By Marjorie Nesin
---- — It was no case of “Here’s the church, here’s the steeple open the doors and see all the people” when the Rev. Wendy Fitting took the job as leader of Gloucester’s Unitarian Universalist Church nearly a quarter century ago.
“There were maybe 15 people in the pews,” Fitting recalled. “It was a small group, mostly elderly.”
Recently graduated from Harvard’s divinity school, in 1998 at age 40, she stepped in to lead the country’s first Unitarian Universalist church as the 200-plus year old steeple was undergoing major renovations, and the services drew only a few handfuls of regular attendees.
As Fitting prepares to step down from the pulpit for the final time Sunday, the church embraces close to 200 members. While church members attribute the community’s growth to Fitting’s spirit of inclusion, she credits and applauds the congregation’s welcoming community.
“The folks that were here when I came were very brave, and they opened the church up to everybody,” Fitting said. “There are all kinds of progressive people in Gloucester.”
Fitting, who officially retires this weekend, pointed to the church’s socio-economic diversity as a great source of its strength.
She noted that one of the church’s charter members, a man named Gloster Dalton, joined as a freed slave, and the Unitarian Universalists embraced him. A minister wrote in that man’s 1813 eulogy that Dalton was “brought away as a slave from Africa, but all men are born free.”
Those words and the writings and teachings of transcendentalist philosopher Ralph Waldo Emerson have guided Fitting’s journey thus far. Raised as a Unitarian Universalist, Fitting remembers reading one of Emerson’s books as a high school junior. She clung to his ideas of peace, understanding and acceptance that later inspired her to join the clergy.
“It’s something I’ve always wanted to do since I was a junior in high school and I fell in love with Emerson,” Fitting said. “I just took different paths.”
The callings of Universalism again swept over Fitting when she performed Cape Ann’s first gay marriage ceremony in 1994 at the church. And most recently, the theme of inclusion arose in the church as the community added handicap lifts and restrooms, with the help of $30,000 from Gloucester’s Community Preservation Act. The renovation allowed handicap members to return to the historic church.
“It was just the right thing to do,” Fitting said.
Church member Gordon Baird, in writing about Fitting’s final ceremony — set for 10 a.m. Sunday, with a private party to follow — said the church will miss Fitting’s voice.
“Social justice figured in Wendy’s sermons around the calendar,” Baird wrote. “She was always leading and encouraging support for those who needed the most support in the community.”

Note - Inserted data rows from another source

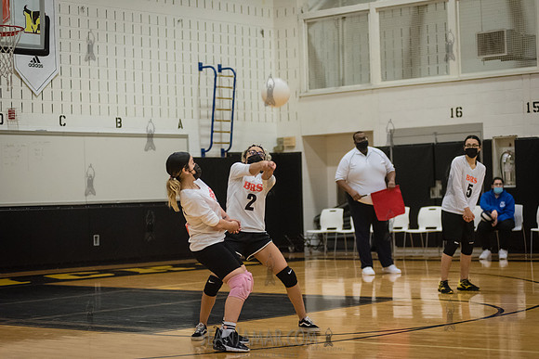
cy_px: 180
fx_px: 1198
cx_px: 270
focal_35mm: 80
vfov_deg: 17.1
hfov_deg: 25.4
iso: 5000
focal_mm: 80
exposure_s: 1/400
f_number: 3.2
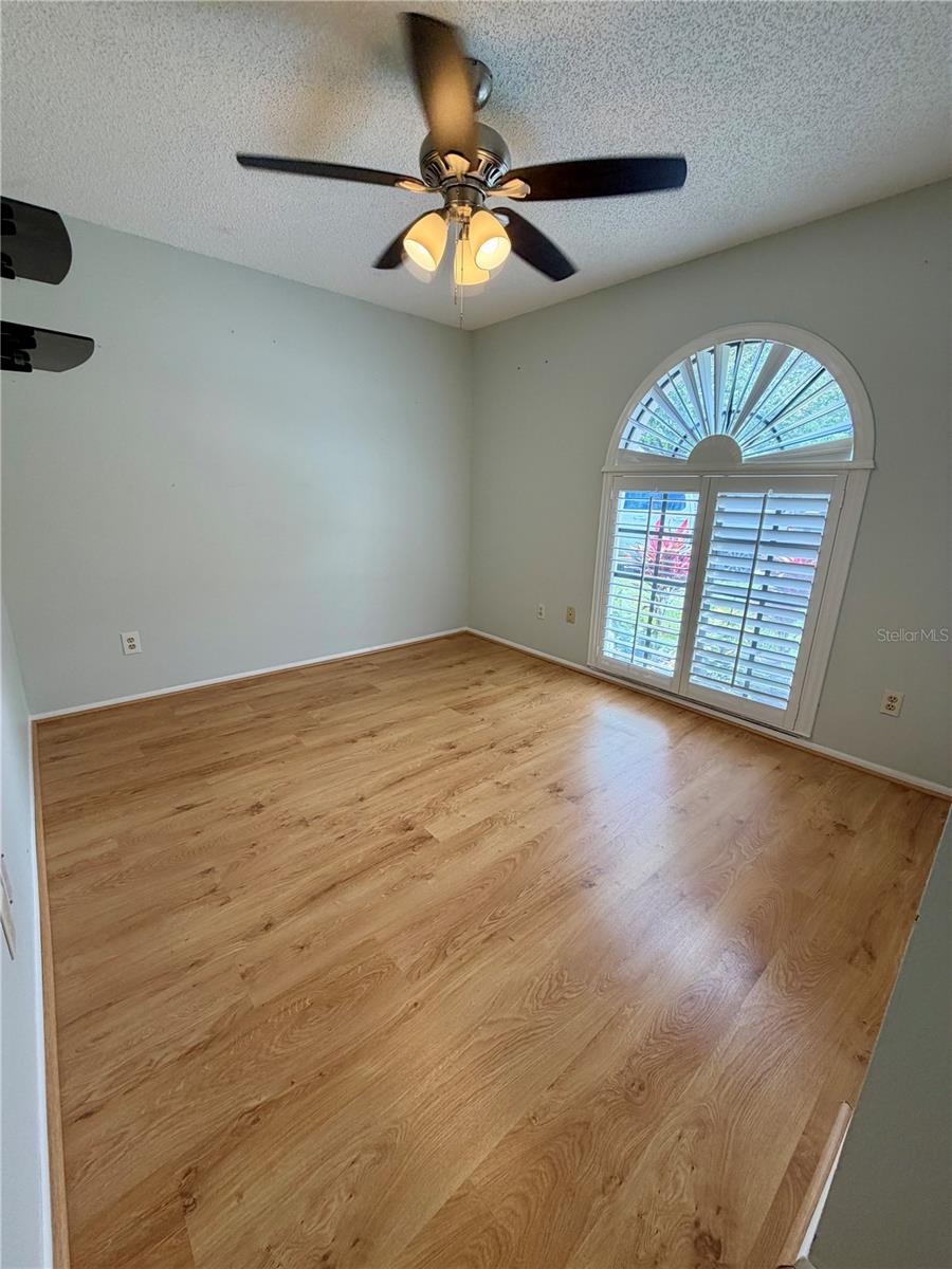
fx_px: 513
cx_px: 476
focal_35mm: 14
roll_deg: -1.5
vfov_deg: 102.1
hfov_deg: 85.7
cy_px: 634
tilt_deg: -15.4
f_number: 2.2
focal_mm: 2.22
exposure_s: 1/121
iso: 100
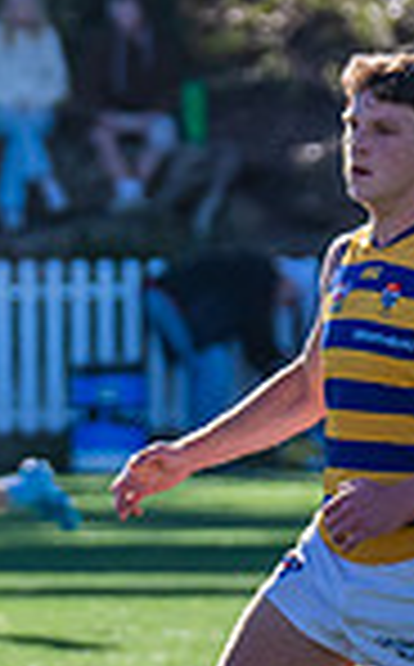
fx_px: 24756
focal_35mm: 1366
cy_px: 457
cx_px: -729
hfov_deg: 1.0
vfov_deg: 1.5
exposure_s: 1/1250
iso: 800
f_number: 9
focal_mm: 340
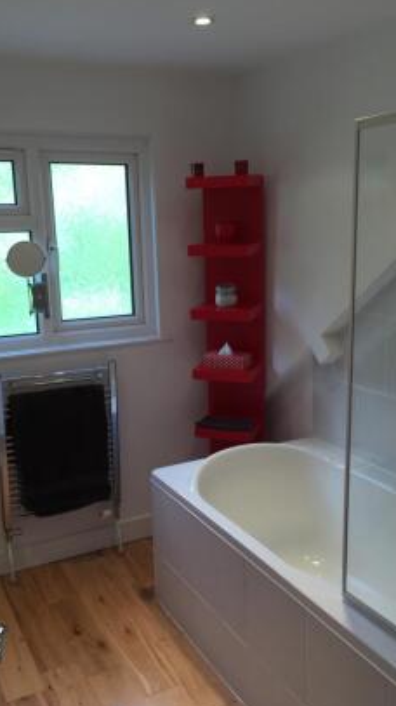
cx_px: 195
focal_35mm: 34
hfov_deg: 34.6
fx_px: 635
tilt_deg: -11.5
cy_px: 373
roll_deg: +0.8
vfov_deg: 58.0
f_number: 2.2
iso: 32
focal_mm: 4.15
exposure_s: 1/60
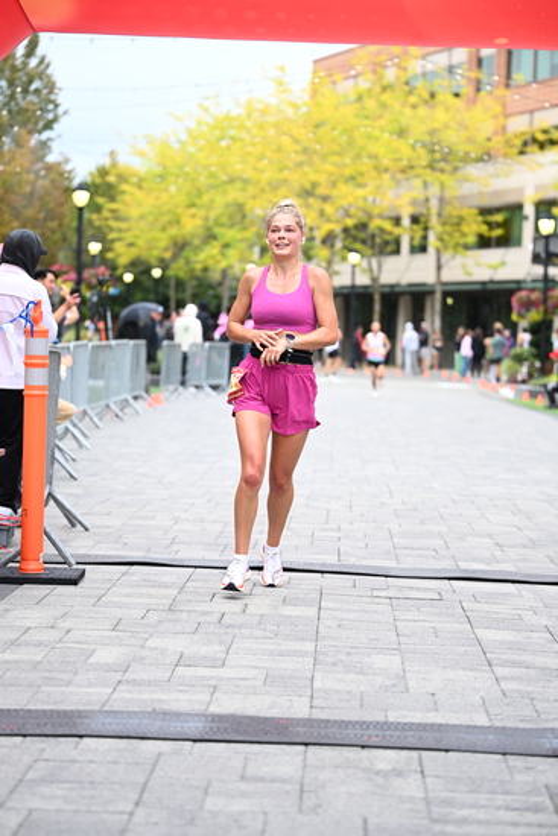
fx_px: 1975
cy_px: 418
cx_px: 279
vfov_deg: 23.9
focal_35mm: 85
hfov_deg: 16.1
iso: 1250
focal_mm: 85
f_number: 2.8
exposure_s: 1/1600
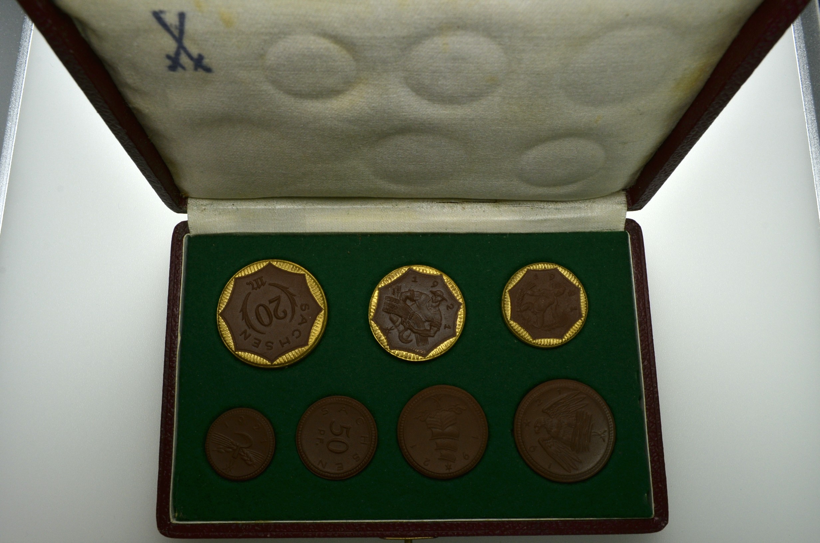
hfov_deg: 67.5
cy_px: 272
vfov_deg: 47.7
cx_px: 410
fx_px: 614
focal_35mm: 27
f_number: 14
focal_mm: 18
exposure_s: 1/200
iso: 400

Fitting said the question of retirement began to scratch at her thoughts about a year and a half ago, as the once teacher through the state’s mental health department, then minister, looks to her next stage in life. Her volunteer work helping Gloucester students edit college essays, has brought out the inner teacher in Fitting, she says.
“It’s been a really wonderful 24 years. I’ve loved this work, but I’m ready to do something different,” Fitting said.
As Fitting prepares to retire from life as a minister and move onto her next stage of tutoring English composition part-time, she anticipates a transcendentalist spiritual connection to guide her religious path. She will leave the church, but spend Sunday’s outside, connecting with religion. After all, it was her head-over-heels love for Ralph Waldo Emerson’s philosophies that first drew her to the ministry.
And now, as always, she plans to heed Emerson’s advice and follow the path that speaks to her:
“Make your own Bible. Select and collect all the words and sentences that in all your readings have been to you like the blast of a trumpet.”